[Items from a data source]
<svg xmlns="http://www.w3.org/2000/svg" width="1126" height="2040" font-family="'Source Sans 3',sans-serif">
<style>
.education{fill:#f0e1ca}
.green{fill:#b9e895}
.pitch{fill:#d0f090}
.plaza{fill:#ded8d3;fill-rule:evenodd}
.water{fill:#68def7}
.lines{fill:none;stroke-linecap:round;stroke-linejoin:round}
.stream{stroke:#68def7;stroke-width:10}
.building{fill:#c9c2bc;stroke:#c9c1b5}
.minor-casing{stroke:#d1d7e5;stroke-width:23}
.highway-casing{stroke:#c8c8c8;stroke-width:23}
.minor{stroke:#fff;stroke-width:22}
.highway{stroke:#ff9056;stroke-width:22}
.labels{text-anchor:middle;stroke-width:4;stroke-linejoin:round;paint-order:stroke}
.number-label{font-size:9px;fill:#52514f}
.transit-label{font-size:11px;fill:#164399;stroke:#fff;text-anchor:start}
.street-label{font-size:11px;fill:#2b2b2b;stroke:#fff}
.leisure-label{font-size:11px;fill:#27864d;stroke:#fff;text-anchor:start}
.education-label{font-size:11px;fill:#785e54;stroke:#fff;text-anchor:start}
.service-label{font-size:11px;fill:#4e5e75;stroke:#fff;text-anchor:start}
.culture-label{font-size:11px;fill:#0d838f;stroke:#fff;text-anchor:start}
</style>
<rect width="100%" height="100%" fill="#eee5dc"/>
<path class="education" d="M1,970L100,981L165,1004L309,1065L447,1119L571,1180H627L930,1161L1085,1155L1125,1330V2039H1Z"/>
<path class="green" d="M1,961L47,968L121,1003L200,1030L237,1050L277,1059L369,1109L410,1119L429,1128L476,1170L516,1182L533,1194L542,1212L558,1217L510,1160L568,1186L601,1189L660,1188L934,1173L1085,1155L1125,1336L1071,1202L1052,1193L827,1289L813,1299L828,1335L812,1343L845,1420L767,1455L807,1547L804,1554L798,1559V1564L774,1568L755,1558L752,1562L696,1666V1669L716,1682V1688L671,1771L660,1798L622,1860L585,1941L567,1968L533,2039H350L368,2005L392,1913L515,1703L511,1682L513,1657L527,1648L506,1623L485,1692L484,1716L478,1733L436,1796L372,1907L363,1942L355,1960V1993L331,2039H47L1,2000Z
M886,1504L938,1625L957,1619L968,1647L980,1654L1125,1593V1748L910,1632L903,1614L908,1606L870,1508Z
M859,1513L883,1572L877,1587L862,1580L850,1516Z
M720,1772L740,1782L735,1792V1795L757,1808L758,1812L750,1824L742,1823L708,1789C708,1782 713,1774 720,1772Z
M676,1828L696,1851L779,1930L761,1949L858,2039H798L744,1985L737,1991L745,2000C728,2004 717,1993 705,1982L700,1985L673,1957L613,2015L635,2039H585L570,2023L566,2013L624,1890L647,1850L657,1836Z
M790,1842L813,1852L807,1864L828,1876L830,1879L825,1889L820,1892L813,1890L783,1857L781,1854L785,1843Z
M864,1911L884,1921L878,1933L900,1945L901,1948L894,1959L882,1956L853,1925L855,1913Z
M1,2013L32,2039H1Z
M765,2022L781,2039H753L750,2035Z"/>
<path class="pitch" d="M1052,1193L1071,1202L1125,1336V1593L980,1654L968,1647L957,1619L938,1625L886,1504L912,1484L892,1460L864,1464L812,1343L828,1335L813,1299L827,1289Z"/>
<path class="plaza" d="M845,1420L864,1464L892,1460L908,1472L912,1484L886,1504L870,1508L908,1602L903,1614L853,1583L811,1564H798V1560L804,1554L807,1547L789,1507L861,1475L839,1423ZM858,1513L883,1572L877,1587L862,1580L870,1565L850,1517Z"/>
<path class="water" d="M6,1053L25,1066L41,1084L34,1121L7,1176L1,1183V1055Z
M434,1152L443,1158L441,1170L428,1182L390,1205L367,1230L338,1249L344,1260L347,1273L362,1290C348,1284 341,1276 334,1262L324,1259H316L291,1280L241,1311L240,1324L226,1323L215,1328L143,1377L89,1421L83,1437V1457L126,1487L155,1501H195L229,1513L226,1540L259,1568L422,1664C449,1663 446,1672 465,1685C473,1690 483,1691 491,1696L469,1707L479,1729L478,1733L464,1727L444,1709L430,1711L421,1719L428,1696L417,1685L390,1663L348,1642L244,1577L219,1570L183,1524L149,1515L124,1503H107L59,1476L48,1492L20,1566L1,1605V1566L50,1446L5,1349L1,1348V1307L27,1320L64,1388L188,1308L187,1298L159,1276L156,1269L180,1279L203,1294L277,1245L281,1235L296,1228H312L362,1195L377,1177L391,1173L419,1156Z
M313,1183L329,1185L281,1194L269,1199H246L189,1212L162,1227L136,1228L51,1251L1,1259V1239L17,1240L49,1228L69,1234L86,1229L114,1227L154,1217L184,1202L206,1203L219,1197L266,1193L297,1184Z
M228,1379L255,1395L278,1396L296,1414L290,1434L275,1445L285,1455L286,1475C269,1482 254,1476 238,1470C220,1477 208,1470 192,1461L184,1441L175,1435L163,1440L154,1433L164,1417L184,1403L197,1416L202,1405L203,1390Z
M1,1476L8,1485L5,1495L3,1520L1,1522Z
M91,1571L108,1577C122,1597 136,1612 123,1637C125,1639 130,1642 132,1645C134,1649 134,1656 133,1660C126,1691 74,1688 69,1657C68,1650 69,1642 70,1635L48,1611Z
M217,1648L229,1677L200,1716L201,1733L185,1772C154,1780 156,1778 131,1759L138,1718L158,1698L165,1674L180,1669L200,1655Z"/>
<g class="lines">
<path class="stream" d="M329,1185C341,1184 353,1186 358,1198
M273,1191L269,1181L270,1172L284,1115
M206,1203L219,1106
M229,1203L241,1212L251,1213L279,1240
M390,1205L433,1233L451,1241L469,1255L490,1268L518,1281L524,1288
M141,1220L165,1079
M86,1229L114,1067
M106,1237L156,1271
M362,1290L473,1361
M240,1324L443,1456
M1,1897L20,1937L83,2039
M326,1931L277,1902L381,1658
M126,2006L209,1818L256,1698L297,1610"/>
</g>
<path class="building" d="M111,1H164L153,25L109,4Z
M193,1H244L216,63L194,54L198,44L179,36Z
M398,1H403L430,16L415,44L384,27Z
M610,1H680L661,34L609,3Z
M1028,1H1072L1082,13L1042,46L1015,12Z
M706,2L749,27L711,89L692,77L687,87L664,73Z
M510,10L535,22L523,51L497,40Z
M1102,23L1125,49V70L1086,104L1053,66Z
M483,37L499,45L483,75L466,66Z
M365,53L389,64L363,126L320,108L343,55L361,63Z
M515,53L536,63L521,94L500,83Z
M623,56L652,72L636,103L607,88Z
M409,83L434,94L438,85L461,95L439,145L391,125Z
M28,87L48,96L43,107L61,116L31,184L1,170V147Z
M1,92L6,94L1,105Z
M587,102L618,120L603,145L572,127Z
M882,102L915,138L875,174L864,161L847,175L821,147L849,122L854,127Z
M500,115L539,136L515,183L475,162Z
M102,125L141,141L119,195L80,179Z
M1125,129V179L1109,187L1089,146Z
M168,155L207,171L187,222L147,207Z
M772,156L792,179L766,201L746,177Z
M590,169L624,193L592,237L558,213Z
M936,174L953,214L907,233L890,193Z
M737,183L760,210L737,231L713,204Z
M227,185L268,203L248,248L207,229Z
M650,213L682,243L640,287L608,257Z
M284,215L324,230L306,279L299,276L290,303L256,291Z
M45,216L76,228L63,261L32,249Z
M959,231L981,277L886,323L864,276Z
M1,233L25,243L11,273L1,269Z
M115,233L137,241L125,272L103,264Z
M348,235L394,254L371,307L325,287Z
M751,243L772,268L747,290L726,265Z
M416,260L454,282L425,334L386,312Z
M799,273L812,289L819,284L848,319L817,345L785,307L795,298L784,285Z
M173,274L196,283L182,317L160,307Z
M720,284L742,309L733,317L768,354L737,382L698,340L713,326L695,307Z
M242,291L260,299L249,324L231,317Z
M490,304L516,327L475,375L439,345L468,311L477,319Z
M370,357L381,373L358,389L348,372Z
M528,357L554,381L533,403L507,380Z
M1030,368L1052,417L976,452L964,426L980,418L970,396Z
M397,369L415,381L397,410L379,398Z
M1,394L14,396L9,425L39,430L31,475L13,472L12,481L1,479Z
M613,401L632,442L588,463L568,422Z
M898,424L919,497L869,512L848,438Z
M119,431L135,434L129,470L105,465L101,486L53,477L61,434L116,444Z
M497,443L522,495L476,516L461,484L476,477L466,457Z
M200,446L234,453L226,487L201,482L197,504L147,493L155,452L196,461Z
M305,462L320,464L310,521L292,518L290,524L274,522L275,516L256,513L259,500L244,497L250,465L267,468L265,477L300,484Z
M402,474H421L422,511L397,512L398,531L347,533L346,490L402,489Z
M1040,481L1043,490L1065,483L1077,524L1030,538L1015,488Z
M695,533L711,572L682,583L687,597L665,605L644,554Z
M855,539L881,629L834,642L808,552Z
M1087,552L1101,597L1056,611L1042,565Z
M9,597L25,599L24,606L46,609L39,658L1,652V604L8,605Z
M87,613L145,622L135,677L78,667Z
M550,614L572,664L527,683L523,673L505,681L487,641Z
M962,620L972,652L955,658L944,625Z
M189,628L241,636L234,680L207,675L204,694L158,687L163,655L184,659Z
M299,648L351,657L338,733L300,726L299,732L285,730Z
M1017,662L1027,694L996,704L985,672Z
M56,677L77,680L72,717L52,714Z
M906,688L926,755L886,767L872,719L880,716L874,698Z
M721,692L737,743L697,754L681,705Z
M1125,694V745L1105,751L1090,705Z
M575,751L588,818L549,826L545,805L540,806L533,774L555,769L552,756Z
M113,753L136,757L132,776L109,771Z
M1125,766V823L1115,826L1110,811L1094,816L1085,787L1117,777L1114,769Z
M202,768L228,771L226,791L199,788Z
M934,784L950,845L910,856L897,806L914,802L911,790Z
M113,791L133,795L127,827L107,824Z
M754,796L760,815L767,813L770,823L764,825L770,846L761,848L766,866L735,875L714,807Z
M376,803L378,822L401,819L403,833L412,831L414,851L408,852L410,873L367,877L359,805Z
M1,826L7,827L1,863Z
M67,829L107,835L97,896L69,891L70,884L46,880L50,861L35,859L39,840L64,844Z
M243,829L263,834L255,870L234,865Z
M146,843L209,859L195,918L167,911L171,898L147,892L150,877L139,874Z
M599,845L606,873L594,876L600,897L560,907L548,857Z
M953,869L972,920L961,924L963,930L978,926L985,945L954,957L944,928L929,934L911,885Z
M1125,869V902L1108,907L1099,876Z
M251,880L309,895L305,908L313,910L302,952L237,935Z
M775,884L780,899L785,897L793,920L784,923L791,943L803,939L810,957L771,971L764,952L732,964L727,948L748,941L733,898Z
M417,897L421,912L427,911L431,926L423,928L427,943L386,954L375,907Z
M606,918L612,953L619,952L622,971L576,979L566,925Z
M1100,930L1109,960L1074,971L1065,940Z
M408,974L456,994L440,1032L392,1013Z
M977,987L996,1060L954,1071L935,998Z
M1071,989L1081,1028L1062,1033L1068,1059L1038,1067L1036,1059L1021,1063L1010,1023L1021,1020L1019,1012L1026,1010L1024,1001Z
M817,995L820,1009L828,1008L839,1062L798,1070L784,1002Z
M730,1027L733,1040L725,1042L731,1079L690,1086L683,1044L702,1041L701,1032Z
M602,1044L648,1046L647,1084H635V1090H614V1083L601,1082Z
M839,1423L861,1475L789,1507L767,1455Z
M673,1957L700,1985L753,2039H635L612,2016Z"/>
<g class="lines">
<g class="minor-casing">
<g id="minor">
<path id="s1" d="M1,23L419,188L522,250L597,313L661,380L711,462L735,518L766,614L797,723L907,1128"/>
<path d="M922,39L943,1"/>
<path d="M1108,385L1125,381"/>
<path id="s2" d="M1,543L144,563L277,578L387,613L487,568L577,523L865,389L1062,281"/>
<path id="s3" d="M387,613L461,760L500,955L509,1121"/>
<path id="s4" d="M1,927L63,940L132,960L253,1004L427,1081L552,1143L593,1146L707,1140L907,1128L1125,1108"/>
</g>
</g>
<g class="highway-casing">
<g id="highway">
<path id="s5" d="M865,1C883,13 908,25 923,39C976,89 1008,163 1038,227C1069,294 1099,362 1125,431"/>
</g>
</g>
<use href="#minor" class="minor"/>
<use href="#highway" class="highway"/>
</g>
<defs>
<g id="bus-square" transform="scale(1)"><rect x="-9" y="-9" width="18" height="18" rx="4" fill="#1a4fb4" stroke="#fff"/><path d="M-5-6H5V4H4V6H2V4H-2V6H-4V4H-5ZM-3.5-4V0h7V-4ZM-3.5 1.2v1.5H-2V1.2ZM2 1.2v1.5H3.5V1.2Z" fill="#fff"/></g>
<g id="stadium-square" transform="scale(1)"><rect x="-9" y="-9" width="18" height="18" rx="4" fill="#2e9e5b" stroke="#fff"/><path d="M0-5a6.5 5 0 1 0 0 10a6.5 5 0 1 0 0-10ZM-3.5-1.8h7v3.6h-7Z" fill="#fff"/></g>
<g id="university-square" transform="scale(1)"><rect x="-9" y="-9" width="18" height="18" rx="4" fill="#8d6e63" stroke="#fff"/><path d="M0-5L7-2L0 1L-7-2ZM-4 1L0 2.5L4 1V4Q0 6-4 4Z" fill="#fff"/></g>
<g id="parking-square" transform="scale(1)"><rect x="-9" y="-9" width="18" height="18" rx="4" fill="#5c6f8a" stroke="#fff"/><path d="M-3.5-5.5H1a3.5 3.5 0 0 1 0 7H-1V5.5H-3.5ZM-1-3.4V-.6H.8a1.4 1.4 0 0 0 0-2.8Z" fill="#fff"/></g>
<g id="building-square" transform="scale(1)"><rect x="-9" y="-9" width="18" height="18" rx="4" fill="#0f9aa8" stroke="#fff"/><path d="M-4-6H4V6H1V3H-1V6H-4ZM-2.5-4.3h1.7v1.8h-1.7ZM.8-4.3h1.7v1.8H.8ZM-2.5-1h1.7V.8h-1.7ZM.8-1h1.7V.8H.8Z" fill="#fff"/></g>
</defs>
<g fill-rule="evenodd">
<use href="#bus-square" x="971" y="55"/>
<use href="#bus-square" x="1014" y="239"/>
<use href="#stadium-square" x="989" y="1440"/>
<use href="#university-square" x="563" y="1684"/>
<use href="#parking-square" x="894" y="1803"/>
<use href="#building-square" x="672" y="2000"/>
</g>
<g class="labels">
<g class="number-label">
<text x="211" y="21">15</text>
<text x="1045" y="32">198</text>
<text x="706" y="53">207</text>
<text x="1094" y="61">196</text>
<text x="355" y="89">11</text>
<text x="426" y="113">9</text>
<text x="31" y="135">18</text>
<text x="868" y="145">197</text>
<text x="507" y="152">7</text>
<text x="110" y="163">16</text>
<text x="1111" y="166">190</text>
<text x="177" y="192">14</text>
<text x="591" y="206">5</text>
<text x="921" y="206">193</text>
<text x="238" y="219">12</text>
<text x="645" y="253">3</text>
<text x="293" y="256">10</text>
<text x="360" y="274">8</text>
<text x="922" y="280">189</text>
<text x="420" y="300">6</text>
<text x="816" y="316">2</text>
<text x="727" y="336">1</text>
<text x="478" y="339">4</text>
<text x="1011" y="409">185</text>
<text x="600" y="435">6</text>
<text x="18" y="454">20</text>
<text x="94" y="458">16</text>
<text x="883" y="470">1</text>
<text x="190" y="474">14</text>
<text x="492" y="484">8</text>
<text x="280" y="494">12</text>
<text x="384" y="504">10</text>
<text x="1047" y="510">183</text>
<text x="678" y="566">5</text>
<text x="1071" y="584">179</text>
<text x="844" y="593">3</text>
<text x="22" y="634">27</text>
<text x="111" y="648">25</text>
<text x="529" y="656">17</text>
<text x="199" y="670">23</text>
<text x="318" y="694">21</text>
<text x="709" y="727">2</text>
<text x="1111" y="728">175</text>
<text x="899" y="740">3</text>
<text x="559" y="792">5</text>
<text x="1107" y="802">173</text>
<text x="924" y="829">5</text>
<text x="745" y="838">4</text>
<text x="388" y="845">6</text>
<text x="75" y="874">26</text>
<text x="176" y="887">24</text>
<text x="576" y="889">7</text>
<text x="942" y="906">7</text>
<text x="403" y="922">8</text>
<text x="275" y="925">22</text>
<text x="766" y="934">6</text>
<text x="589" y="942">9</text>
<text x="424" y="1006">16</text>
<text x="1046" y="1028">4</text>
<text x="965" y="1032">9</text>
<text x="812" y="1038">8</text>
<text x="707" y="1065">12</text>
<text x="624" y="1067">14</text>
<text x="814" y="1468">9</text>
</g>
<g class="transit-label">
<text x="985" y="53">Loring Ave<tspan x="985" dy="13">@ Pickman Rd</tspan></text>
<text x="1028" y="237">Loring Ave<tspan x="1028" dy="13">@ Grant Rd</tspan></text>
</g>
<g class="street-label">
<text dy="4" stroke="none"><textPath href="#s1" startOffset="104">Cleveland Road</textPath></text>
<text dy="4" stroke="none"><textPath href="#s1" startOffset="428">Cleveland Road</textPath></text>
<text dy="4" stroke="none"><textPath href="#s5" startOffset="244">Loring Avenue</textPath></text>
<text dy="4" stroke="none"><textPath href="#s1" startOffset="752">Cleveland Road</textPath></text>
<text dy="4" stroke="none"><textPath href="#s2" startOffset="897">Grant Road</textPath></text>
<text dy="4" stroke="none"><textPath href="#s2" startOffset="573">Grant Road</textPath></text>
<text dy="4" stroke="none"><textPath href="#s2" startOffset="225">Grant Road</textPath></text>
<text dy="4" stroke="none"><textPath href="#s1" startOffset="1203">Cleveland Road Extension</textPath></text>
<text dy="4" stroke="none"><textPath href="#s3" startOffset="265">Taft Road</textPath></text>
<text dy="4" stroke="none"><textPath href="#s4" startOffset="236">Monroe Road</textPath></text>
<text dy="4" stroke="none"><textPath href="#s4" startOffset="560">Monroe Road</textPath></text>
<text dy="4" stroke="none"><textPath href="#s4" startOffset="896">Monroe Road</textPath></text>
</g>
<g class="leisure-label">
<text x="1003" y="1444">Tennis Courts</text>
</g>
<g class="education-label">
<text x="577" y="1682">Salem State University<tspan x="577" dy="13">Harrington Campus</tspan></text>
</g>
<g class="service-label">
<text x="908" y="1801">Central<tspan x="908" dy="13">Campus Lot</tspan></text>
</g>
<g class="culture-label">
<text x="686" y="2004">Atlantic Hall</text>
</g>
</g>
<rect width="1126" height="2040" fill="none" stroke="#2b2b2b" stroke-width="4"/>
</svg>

:: What you need to do ::
Looking back over the records above, in how many lines does the word "evenodd" occur? Give the number alone.

:: Final answer ::
2